In the ideal world, in three to five years, we would have our supply chains digitalized. Maybe not 100 percent. That's probably a little bit too optimistic, but give it 95 percent, and we have all the, at minimum, standard operations handled by AI agents.
Of course, the job profiles of current, whether it's a supply chain planner or purchaser, will have changed from just executing to supervising agents. That would be pretty exciting.
Agentic AI, for me, is the opportunity to focus on the things that matter. Agents and agentic AI technologies will help us get rid of all the noise. We can then focus on what is necessary to focus on, especially, and I said that earlier, in crisis mode. This is what we're all preparing for.

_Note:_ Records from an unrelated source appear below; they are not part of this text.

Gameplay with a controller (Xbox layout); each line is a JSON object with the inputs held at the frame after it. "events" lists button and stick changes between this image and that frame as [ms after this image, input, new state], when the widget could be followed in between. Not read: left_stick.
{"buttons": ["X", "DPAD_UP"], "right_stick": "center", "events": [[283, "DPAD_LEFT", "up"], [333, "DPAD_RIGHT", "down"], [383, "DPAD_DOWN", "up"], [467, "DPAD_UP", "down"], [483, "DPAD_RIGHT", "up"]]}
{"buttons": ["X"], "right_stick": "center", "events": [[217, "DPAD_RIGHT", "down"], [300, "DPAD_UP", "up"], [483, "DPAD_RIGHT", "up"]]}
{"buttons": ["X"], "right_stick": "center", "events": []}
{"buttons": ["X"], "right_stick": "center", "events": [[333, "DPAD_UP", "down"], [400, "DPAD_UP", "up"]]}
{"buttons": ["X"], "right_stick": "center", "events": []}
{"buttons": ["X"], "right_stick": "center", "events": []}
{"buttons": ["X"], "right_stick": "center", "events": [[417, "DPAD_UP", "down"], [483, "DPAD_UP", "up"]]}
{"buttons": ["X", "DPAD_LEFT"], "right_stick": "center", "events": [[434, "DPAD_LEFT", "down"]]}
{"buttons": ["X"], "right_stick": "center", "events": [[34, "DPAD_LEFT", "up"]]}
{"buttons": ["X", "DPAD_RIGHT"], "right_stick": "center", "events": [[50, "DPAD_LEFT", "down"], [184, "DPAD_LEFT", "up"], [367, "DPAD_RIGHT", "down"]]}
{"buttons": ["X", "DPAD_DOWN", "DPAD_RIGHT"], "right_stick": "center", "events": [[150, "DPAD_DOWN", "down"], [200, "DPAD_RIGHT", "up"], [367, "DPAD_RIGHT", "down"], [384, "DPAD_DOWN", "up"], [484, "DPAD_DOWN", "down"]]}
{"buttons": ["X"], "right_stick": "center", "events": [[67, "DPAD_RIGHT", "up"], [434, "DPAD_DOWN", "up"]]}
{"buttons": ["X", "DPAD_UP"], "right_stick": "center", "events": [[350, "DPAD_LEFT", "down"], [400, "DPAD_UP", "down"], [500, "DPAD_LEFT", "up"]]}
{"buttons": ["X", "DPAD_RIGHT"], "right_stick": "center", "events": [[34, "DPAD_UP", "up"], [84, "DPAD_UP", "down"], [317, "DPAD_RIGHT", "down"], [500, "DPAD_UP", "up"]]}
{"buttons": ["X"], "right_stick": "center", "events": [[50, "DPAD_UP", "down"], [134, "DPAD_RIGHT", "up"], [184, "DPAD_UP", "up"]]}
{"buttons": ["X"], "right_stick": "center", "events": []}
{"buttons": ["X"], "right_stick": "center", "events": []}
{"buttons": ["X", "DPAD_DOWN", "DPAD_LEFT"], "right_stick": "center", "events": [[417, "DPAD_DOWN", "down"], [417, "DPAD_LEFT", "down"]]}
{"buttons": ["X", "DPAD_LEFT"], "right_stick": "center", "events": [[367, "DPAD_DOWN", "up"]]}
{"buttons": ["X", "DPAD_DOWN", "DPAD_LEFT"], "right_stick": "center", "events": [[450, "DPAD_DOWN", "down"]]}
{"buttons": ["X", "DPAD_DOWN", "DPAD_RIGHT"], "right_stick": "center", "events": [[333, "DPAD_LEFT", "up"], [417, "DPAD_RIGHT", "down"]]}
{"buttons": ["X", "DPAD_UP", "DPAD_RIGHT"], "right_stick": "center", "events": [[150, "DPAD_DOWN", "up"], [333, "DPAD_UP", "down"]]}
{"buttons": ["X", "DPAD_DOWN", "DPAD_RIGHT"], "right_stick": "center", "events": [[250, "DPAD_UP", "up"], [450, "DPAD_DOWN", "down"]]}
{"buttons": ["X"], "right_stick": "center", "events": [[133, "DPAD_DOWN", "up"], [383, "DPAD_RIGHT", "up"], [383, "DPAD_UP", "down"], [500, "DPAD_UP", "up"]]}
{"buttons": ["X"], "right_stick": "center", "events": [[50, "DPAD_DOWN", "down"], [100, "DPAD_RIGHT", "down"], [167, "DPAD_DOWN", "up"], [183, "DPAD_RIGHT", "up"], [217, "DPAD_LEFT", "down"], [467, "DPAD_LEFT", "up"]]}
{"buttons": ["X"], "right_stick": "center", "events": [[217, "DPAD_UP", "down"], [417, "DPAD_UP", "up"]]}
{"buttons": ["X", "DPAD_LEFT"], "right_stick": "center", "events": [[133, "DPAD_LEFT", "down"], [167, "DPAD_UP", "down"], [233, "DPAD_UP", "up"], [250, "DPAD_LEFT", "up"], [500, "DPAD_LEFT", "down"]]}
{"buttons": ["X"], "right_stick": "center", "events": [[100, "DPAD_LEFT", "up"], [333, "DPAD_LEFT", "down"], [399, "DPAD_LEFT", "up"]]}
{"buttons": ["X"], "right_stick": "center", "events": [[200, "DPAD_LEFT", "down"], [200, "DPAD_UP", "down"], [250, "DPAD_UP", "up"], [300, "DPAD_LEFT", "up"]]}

We're not preparing for standard operations. Well, maybe a little bit to make things a little bit more automated and smoother, but in the end, what we always do is we prepare for the next crisis. How do we manage the next crisis? If we are enabled through agentic AI to focus on the small things that change something in that crisis, that would be game-changing.
The advice that I would give is go out there, speak to the people. Talking to your partners, you can also speak about how we deepen our technological relationship. That's definitely one part. Still, they will only give into that task once you have established a good personal relationship, and that still matters a lot.
The mutually beneficial thing is our value is their value as well. If we can automate our collaboration for all the standard activities, like cutting a PO, you're acknowledging all of these things, if this is handled by agents by automation, it also frees up his capacity. It is a win-win on both sides.
Collaboration between the functions, IT and supply chain, is quite a challenge, simply because there are so many projects running in parallel. You immediately run into a lack of resources.
We're not just speaking about the next rollout of something. You need experts. You need data experts. You need people that are super curious about learning new stuff because this has not been here before, AI and all that. You need very specific elements in such a collaborative team that aren't readily available. That is a challenge that we need to work on together.
What helps, I believe, is a joint vision of what is our ultimate objective, not the objective of the IT department, not necessarily of the supply chain but of the company, and that should unite everyone.